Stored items
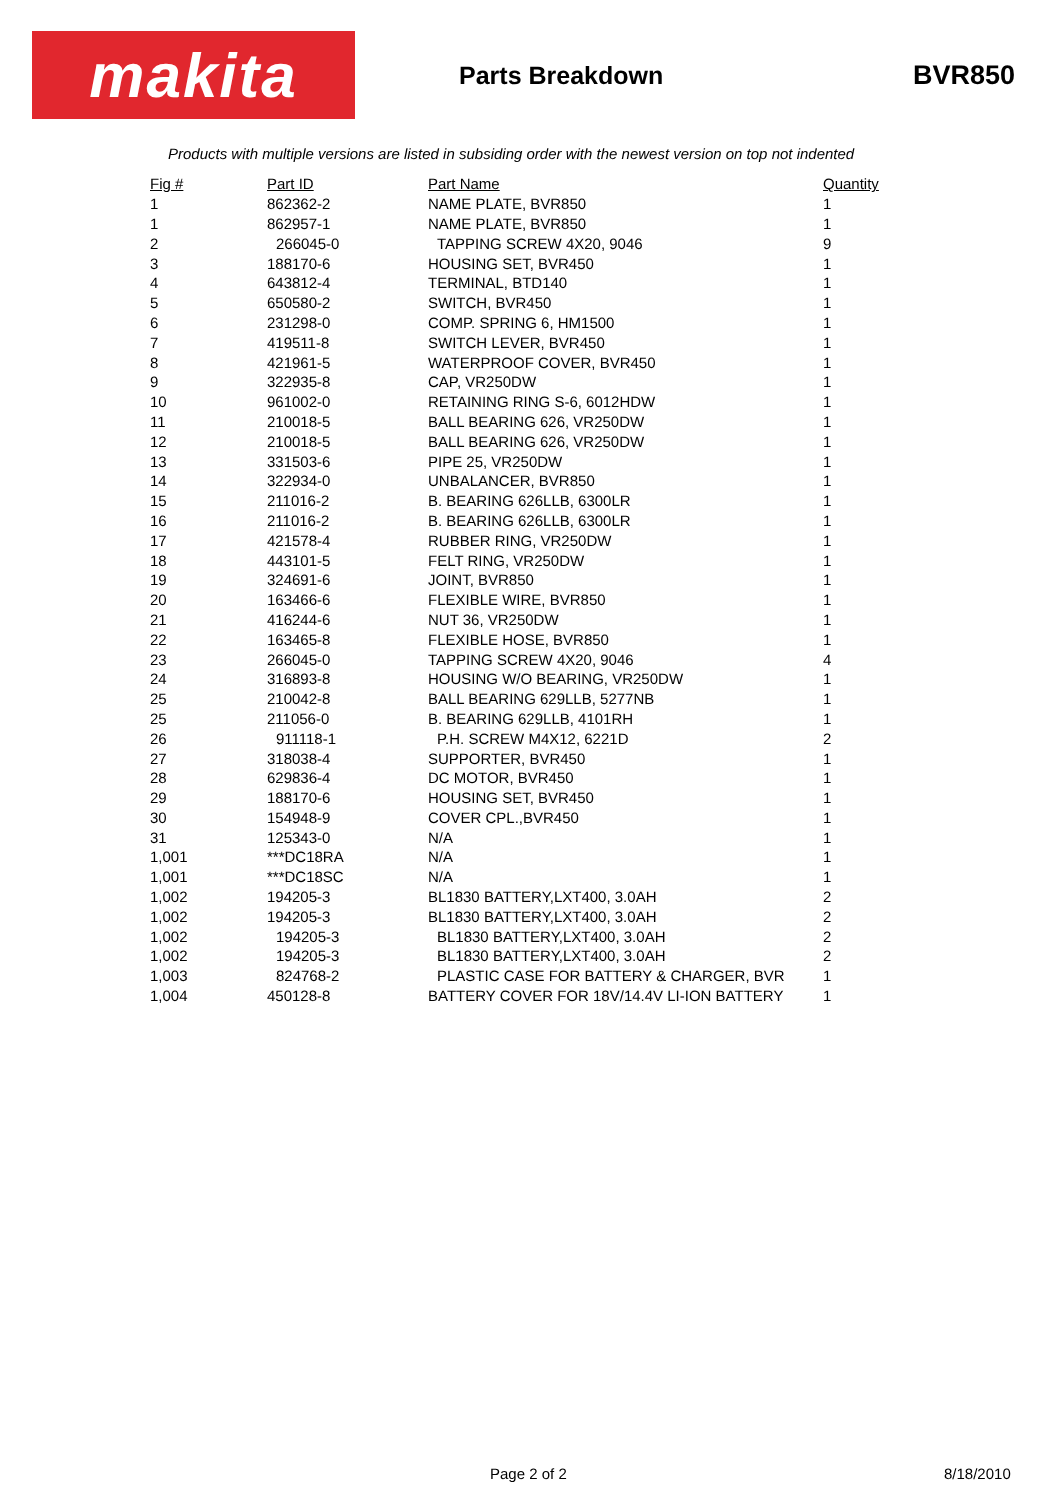makita
Parts Breakdown BVR850
Products with multiple versions are listed in subsiding order with the newest version on top not indented
| Fig # | Part ID | Part Name | Quantity |
| --- | --- | --- | --- |
| 1 | 862362-2 | NAME PLATE, BVR850 | 1 |
| 1 | 862957-1 | NAME PLATE, BVR850 | 1 |
| 2 | 266045-0 | TAPPING SCREW 4X20, 9046 | 9 |
| 3 | 188170-6 | HOUSING SET, BVR450 | 1 |
| 4 | 643812-4 | TERMINAL, BTD140 | 1 |
| 5 | 650580-2 | SWITCH, BVR450 | 1 |
| 6 | 231298-0 | COMP. SPRING 6, HM1500 | 1 |
| 7 | 419511-8 | SWITCH LEVER, BVR450 | 1 |
| 8 | 421961-5 | WATERPROOF COVER, BVR450 | 1 |
| 9 | 322935-8 | CAP, VR250DW | 1 |
| 10 | 961002-0 | RETAINING RING S-6, 6012HDW | 1 |
| 11 | 210018-5 | BALL BEARING 626, VR250DW | 1 |
| 12 | 210018-5 | BALL BEARING 626, VR250DW | 1 |
| 13 | 331503-6 | PIPE 25, VR250DW | 1 |
| 14 | 322934-0 | UNBALANCER, BVR850 | 1 |
| 15 | 211016-2 | B. BEARING 626LLB, 6300LR | 1 |
| 16 | 211016-2 | B. BEARING 626LLB, 6300LR | 1 |
| 17 | 421578-4 | RUBBER RING, VR250DW | 1 |
| 18 | 443101-5 | FELT RING, VR250DW | 1 |
| 19 | 324691-6 | JOINT, BVR850 | 1 |
| 20 | 163466-6 | FLEXIBLE WIRE, BVR850 | 1 |
| 21 | 416244-6 | NUT 36, VR250DW | 1 |
| 22 | 163465-8 | FLEXIBLE HOSE, BVR850 | 1 |
| 23 | 266045-0 | TAPPING SCREW 4X20, 9046 | 4 |
| 24 | 316893-8 | HOUSING W/O BEARING, VR250DW | 1 |
| 25 | 210042-8 | BALL BEARING 629LLB, 5277NB | 1 |
| 25 | 211056-0 | B. BEARING 629LLB, 4101RH | 1 |
| 26 | 911118-1 | P.H. SCREW M4X12, 6221D | 2 |
| 27 | 318038-4 | SUPPORTER, BVR450 | 1 |
| 28 | 629836-4 | DC MOTOR, BVR450 | 1 |
| 29 | 188170-6 | HOUSING SET, BVR450 | 1 |
| 30 | 154948-9 | COVER CPL.,BVR450 | 1 |
| 31 | 125343-0 | N/A | 1 |
| 1,001 | ***DC18RA | N/A | 1 |
| 1,001 | ***DC18SC | N/A | 1 |
| 1,002 | 194205-3 | BL1830 BATTERY,LXT400, 3.0AH | 2 |
| 1,002 | 194205-3 | BL1830 BATTERY,LXT400, 3.0AH | 2 |
| 1,002 | 194205-3 | BL1830 BATTERY,LXT400, 3.0AH | 2 |
| 1,002 | 194205-3 | BL1830 BATTERY,LXT400, 3.0AH | 2 |
| 1,003 | 824768-2 | PLASTIC CASE FOR BATTERY & CHARGER, BVR | 1 |
| 1,004 | 450128-8 | BATTERY COVER FOR 18V/14.4V LI-ION BATTERY | 1 |
Page 2 of 2 8/18/2010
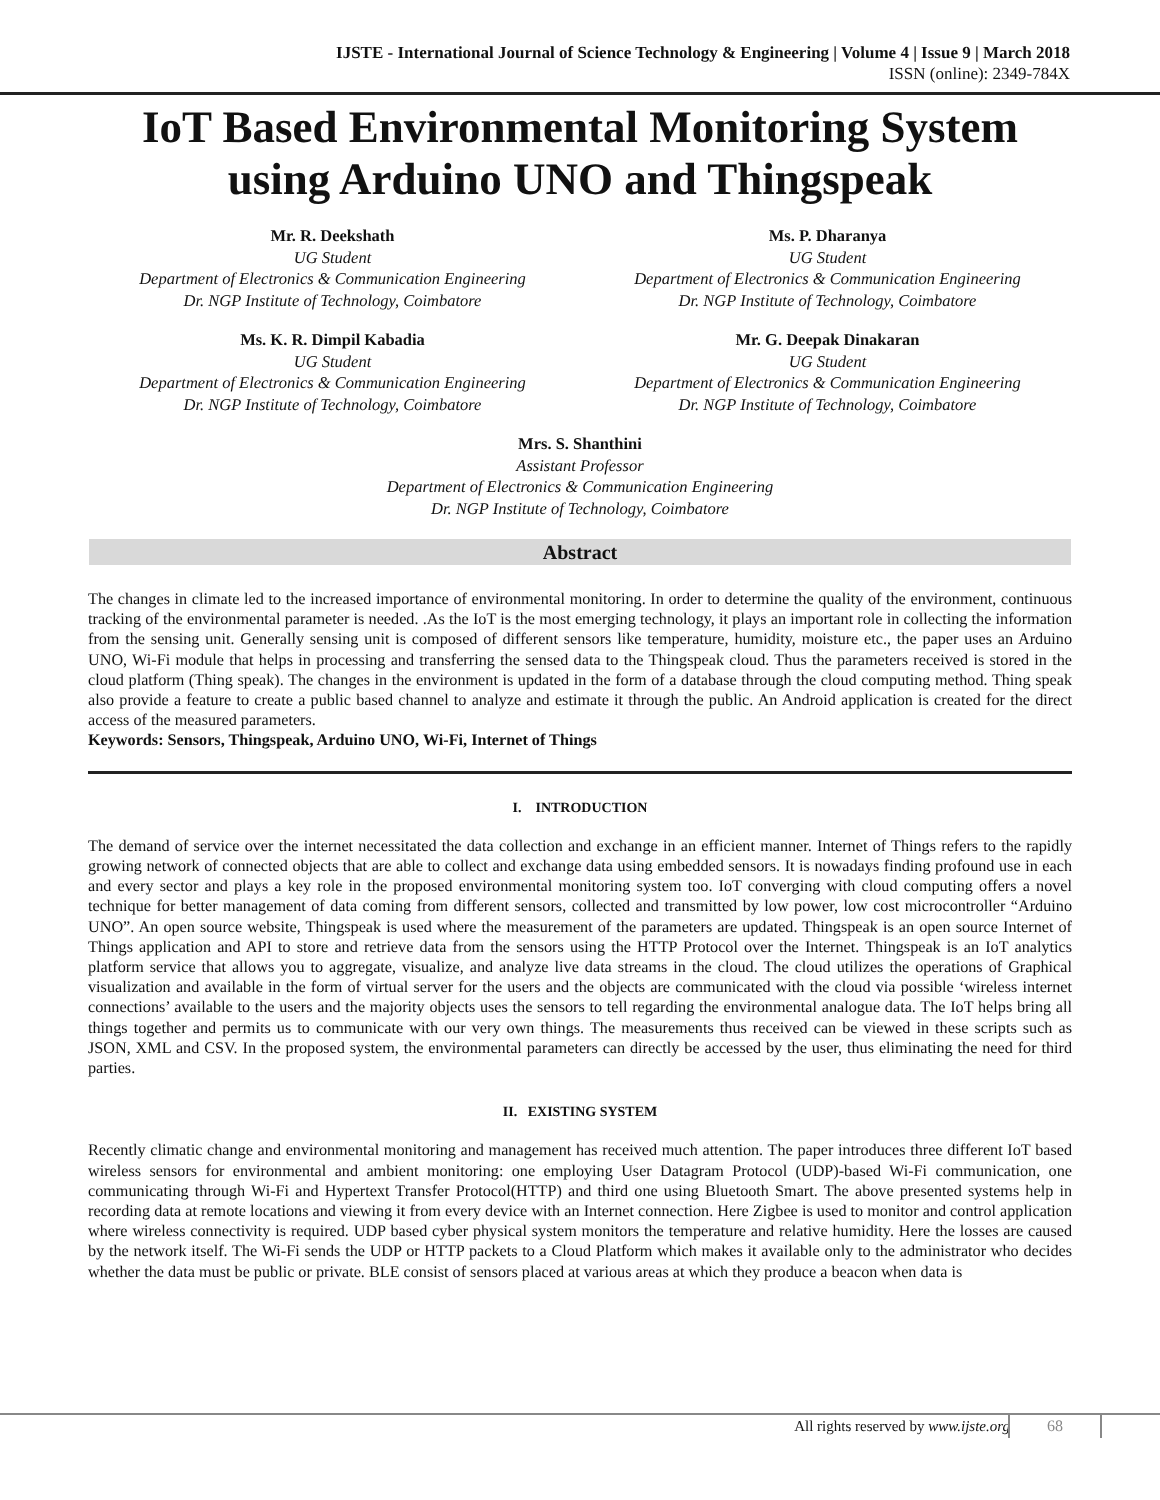IJSTE - International Journal of Science Technology & Engineering | Volume 4 | Issue 9 | March 2018
ISSN (online): 2349-784X
IoT Based Environmental Monitoring System
using Arduino UNO and Thingspeak
Mr. R. Deekshath
UG Student
Department of Electronics & Communication Engineering
Dr. NGP Institute of Technology, Coimbatore
Ms. P. Dharanya
UG Student
Department of Electronics & Communication Engineering
Dr. NGP Institute of Technology, Coimbatore
Ms. K. R. Dimpil Kabadia
UG Student
Department of Electronics & Communication Engineering
Dr. NGP Institute of Technology, Coimbatore
Mr. G. Deepak Dinakaran
UG Student
Department of Electronics & Communication Engineering
Dr. NGP Institute of Technology, Coimbatore
Mrs. S. Shanthini
Assistant Professor
Department of Electronics & Communication Engineering
Dr. NGP Institute of Technology, Coimbatore
Abstract
The changes in climate led to the increased importance of environmental monitoring. In order to determine the quality of the environment, continuous tracking of the environmental parameter is needed. .As the IoT is the most emerging technology, it plays an important role in collecting the information from the sensing unit. Generally sensing unit is composed of different sensors like temperature, humidity, moisture etc., the paper uses an Arduino UNO, Wi-Fi module that helps in processing and transferring the sensed data to the Thingspeak cloud. Thus the parameters received is stored in the cloud platform (Thing speak). The changes in the environment is updated in the form of a database through the cloud computing method. Thing speak also provide a feature to create a public based channel to analyze and estimate it through the public. An Android application is created for the direct access of the measured parameters.
Keywords: Sensors, Thingspeak, Arduino UNO, Wi-Fi, Internet of Things
I. INTRODUCTION
The demand of service over the internet necessitated the data collection and exchange in an efficient manner. Internet of Things refers to the rapidly growing network of connected objects that are able to collect and exchange data using embedded sensors. It is nowadays finding profound use in each and every sector and plays a key role in the proposed environmental monitoring system too. IoT converging with cloud computing offers a novel technique for better management of data coming from different sensors, collected and transmitted by low power, low cost microcontroller “Arduino UNO”. An open source website, Thingspeak is used where the measurement of the parameters are updated. Thingspeak is an open source Internet of Things application and API to store and retrieve data from the sensors using the HTTP Protocol over the Internet. Thingspeak is an IoT analytics platform service that allows you to aggregate, visualize, and analyze live data streams in the cloud. The cloud utilizes the operations of Graphical visualization and available in the form of virtual server for the users and the objects are communicated with the cloud via possible ‘wireless internet connections’ available to the users and the majority objects uses the sensors to tell regarding the environmental analogue data. The IoT helps bring all things together and permits us to communicate with our very own things. The measurements thus received can be viewed in these scripts such as JSON, XML and CSV. In the proposed system, the environmental parameters can directly be accessed by the user, thus eliminating the need for third parties.
II. EXISTING SYSTEM
Recently climatic change and environmental monitoring and management has received much attention. The paper introduces three different IoT based wireless sensors for environmental and ambient monitoring: one employing User Datagram Protocol (UDP)-based Wi-Fi communication, one communicating through Wi-Fi and Hypertext Transfer Protocol(HTTP) and third one using Bluetooth Smart. The above presented systems help in recording data at remote locations and viewing it from every device with an Internet connection. Here Zigbee is used to monitor and control application where wireless connectivity is required. UDP based cyber physical system monitors the temperature and relative humidity. Here the losses are caused by the network itself. The Wi-Fi sends the UDP or HTTP packets to a Cloud Platform which makes it available only to the administrator who decides whether the data must be public or private. BLE consist of sensors placed at various areas at which they produce a beacon when data is
All rights reserved by www.ijste.org
68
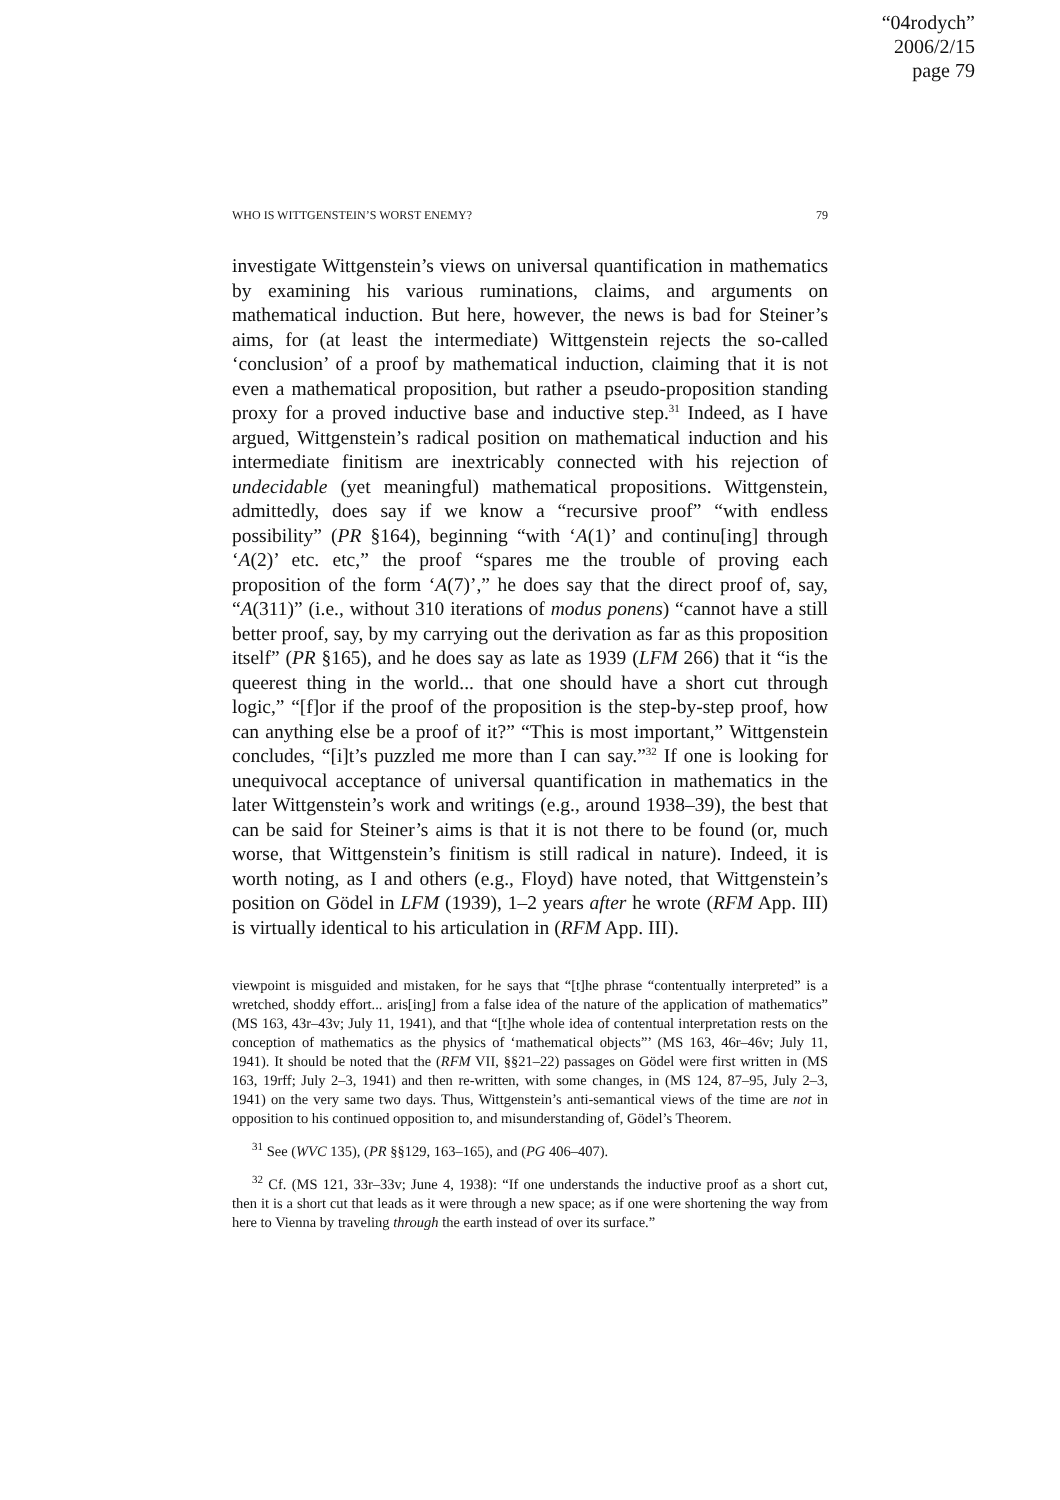“04rodych”
2006/2/15
page 79
WHO IS WITTGENSTEIN’S WORST ENEMY? 79
investigate Wittgenstein’s views on universal quantification in mathematics by examining his various ruminations, claims, and arguments on mathematical induction. But here, however, the news is bad for Steiner’s aims, for (at least the intermediate) Wittgenstein rejects the so-called ‘conclusion’ of a proof by mathematical induction, claiming that it is not even a mathematical proposition, but rather a pseudo-proposition standing proxy for a proved inductive base and inductive step.<sup>31</sup> Indeed, as I have argued, Wittgenstein’s radical position on mathematical induction and his intermediate finitism are inextricably connected with his rejection of undecidable (yet meaningful) mathematical propositions. Wittgenstein, admittedly, does say if we know a “recursive proof” “with endless possibility” (PR §164), beginning “with ‘A(1)’ and continu[ing] through ‘A(2)’ etc. etc,” the proof “spares me the trouble of proving each proposition of the form ‘A(7)’,” he does say that the direct proof of, say, “A(311)” (i.e., without 310 iterations of modus ponens) “cannot have a still better proof, say, by my carrying out the derivation as far as this proposition itself” (PR §165), and he does say as late as 1939 (LFM 266) that it “is the queerest thing in the world... that one should have a short cut through logic,” “[f]or if the proof of the proposition is the step-by-step proof, how can anything else be a proof of it?” “This is most important,” Wittgenstein concludes, “[i]t’s puzzled me more than I can say.”<sup>32</sup> If one is looking for unequivocal acceptance of universal quantification in mathematics in the later Wittgenstein’s work and writings (e.g., around 1938–39), the best that can be said for Steiner’s aims is that it is not there to be found (or, much worse, that Wittgenstein’s finitism is still radical in nature). Indeed, it is worth noting, as I and others (e.g., Floyd) have noted, that Wittgenstein’s position on Gödel in LFM (1939), 1–2 years after he wrote (RFM App. III) is virtually identical to his articulation in (RFM App. III).
viewpoint is misguided and mistaken, for he says that “[t]he phrase “contentually interpreted” is a wretched, shoddy effort... aris[ing] from a false idea of the nature of the application of mathematics” (MS 163, 43r–43v; July 11, 1941), and that “[t]he whole idea of contentual interpretation rests on the conception of mathematics as the physics of ‘mathematical objects”’ (MS 163, 46r–46v; July 11, 1941). It should be noted that the (RFM VII, §§21–22) passages on Gödel were first written in (MS 163, 19rff; July 2–3, 1941) and then re-written, with some changes, in (MS 124, 87–95, July 2–3, 1941) on the very same two days. Thus, Wittgenstein’s anti-semantical views of the time are not in opposition to his continued opposition to, and misunderstanding of, Gödel’s Theorem.
<sup>31</sup> See (WVC 135), (PR §§129, 163–165), and (PG 406–407).
<sup>32</sup> Cf. (MS 121, 33r–33v; June 4, 1938): “If one understands the inductive proof as a short cut, then it is a short cut that leads as it were through a new space; as if one were shortening the way from here to Vienna by traveling through the earth instead of over its surface.”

= EXERCISE DIRECTIONS =
In the records above, which lines hold the string "TAPPING"? Copy each one.

= OUTPUT BELOW =
| 2 | 266045-0 | TAPPING SCREW 4X20, 9046 | 9 |
| 23 | 266045-0 | TAPPING SCREW 4X20, 9046 | 4 |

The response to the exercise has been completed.